To promote civil engagement and pro-social behavior, especially among apathetic populations, it is necessary to find common interests. When individuals have strong connections to various social groups, i.e. they have strong social identities, they tend to have a greater personal stake in the wellbeing of the entire group while they tend to have greater interest in activities that help the group thrive. Considering someone’s geographic social identity, a resident in the Commonwealth of Pennsylvania who considers himself a Pennsylvanian, for example, is more likely to make decisions and engage in pro-social activities that help strength the Commonwealth. It is the same on the local level as well as the national level. A patriotic American is more likely to do what he feels is in the interests of the American People and the United States as a national community. When individuals cannot recognize people with different political perspectives, religious beliefs, ethnic profiles, economic backgrounds, and alternative ways of life share the same American identity, nationalism becomes divisive. When individuals cannot recognize and consider the interests of non-Americans, nationalistic supremacists are able to suppress non-Americans and Americans they see as non-Americans.
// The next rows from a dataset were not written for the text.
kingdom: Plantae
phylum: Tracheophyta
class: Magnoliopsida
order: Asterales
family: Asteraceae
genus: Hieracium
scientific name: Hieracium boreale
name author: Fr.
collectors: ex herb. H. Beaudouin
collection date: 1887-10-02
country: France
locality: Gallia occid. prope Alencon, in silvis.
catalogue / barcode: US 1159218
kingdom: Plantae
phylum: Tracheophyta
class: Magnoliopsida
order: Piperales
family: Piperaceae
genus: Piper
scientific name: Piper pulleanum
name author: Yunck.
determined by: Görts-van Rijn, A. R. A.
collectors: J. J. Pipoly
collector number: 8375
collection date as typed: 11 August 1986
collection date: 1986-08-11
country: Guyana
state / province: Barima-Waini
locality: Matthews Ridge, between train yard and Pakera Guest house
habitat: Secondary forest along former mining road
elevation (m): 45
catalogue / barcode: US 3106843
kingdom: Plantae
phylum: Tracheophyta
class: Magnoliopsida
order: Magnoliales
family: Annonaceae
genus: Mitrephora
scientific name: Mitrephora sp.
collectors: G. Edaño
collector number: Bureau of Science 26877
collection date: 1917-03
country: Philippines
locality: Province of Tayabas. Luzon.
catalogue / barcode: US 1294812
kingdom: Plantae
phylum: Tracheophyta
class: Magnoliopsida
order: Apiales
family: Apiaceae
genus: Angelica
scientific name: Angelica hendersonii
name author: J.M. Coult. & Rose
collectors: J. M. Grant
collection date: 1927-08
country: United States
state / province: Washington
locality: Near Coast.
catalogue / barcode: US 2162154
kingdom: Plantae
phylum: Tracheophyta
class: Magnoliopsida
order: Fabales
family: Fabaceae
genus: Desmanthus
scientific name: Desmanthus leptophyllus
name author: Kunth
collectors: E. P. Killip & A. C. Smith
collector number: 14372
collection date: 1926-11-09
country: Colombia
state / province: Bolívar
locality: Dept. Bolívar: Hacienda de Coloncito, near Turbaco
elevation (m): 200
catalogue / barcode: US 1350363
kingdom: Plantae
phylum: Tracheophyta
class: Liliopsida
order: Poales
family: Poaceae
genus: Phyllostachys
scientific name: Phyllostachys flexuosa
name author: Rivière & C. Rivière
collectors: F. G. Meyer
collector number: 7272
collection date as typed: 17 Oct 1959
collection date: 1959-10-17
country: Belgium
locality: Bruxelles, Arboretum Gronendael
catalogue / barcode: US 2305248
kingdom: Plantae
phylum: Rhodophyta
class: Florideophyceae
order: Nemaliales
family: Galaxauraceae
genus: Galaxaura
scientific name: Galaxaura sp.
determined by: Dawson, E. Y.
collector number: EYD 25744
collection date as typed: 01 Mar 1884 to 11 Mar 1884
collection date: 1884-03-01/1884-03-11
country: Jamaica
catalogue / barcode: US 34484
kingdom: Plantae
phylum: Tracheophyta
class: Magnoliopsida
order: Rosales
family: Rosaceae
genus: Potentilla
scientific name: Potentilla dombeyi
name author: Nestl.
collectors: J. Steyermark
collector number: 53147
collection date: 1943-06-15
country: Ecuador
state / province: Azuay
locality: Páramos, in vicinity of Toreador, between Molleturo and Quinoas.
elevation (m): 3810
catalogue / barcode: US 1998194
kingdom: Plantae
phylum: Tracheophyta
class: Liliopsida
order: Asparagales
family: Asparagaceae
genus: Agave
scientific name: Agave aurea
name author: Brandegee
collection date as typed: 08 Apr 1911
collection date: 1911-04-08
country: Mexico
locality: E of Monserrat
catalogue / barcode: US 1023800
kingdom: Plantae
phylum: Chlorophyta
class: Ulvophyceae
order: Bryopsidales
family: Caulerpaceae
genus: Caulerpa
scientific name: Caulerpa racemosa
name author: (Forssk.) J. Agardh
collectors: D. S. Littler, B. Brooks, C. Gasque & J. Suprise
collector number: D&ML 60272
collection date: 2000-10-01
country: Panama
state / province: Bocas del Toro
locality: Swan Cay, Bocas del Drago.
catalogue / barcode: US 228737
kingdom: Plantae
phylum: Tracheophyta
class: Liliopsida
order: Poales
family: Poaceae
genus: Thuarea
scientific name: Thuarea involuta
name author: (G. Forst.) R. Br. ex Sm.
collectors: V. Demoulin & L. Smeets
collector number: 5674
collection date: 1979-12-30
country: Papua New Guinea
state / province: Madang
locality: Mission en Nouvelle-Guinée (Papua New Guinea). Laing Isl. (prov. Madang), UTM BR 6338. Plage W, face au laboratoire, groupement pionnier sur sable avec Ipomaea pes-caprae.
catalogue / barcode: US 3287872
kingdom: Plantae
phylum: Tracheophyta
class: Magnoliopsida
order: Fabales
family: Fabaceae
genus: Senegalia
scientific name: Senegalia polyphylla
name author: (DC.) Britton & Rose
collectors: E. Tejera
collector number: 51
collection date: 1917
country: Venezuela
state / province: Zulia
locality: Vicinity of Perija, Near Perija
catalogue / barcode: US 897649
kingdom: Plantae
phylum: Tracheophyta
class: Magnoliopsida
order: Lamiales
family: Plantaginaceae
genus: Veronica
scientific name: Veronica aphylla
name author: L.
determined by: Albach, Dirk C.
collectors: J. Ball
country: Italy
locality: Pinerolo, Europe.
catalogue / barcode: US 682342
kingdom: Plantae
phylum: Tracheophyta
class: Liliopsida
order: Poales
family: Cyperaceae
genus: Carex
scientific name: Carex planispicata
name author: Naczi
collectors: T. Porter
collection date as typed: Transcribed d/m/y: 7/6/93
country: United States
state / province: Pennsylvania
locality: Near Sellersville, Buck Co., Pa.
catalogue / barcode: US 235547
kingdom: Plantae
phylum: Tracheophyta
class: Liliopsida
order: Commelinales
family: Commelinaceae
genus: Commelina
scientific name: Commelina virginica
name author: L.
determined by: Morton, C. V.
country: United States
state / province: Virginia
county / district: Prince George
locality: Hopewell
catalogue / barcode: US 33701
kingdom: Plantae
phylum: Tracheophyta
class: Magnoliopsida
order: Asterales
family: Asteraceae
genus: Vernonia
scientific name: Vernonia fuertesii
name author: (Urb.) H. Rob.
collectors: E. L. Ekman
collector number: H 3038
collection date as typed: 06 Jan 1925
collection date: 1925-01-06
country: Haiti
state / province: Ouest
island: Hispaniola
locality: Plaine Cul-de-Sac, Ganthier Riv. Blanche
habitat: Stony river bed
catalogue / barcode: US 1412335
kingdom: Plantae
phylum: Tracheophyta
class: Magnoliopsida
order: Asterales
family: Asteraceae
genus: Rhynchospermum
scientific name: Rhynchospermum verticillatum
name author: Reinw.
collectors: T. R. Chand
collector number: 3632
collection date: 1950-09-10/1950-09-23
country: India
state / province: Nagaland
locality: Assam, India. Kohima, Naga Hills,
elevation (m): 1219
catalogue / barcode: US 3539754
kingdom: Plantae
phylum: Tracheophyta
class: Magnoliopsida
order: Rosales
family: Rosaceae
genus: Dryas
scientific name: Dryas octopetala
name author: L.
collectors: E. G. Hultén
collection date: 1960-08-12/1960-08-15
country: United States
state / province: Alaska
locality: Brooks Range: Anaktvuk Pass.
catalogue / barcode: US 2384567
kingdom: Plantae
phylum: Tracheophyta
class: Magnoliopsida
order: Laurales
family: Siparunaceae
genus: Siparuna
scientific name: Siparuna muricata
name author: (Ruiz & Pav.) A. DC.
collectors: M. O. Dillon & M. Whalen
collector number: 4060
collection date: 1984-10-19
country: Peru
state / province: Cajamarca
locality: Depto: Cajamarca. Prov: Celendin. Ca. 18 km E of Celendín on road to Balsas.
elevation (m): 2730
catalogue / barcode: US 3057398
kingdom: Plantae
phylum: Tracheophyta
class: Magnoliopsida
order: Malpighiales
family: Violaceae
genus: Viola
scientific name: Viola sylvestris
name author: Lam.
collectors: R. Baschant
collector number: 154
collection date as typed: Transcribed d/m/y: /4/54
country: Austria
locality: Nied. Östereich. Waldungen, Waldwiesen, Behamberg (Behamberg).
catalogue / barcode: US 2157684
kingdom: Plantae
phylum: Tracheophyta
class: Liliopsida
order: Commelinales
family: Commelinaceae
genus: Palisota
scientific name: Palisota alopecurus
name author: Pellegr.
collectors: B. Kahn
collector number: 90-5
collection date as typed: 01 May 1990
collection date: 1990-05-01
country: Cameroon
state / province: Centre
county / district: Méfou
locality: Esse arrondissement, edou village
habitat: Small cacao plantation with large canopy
To rally people to a cause, the easiest approach is to create a villain that can unite everyone in common hatred. It not enough for people to simply dislike someone or what they stand for. It is raw hatred that drives those who hold differing views and bigotry together. Only by cultivating strong emotions can political leaders reach those who would normally oppose them. When vilifying someone who is less than pure evil, however, it is very difficult to turn everyone against that person. Those who are part of sympathetic groups will tend to turn against the vilified while those who are part of unsympathetic groups will tend to resist the vilification or even feel compelled to support the vilified. As a consequence, the vilification strategy tends to exasperate existing social divisions. When attempting to vilify entire groups of people, the impact on divisions becomes even more apparent. Regrettably, US politics is predicated on vilifying the opposing candidate, the undesirable social element, and the perceived foreign threat, so there has been a tendency for the politically influential to vilify and divide people in order to gain support for their causes at all costs.
With that in mind, “identity politics” and “nationalism” offer a solution. People have multiple social identities based on their membership in various social circles. While membership in one social circle and a lack of membership in another creates division, common membership in a circle creates unity. People who share the same identity have a common interest and common unifying identity. National identity is the identity that all members of a nation share. In places like Europe, Africa, and the Middle East, where ethnic identities trump political identities, there is a historic struggle on behalf of conflicting groups to define their nationality as their own, but the Great Melting Pot that was the United States shows the world that national identity can transcend all other social identities. In other words, people can unite under their common national identity in support of their common interests and their commonwealth. The problem in the United States is that partisan leaders and groups are cultivating the divisive aspects of people’s social identities. There is, therefore, a need to find the common interests of all Americans and rebuild the American identity to represent those interests. In turn, the US political system and government need to be retooled by all Americans to serve the common good.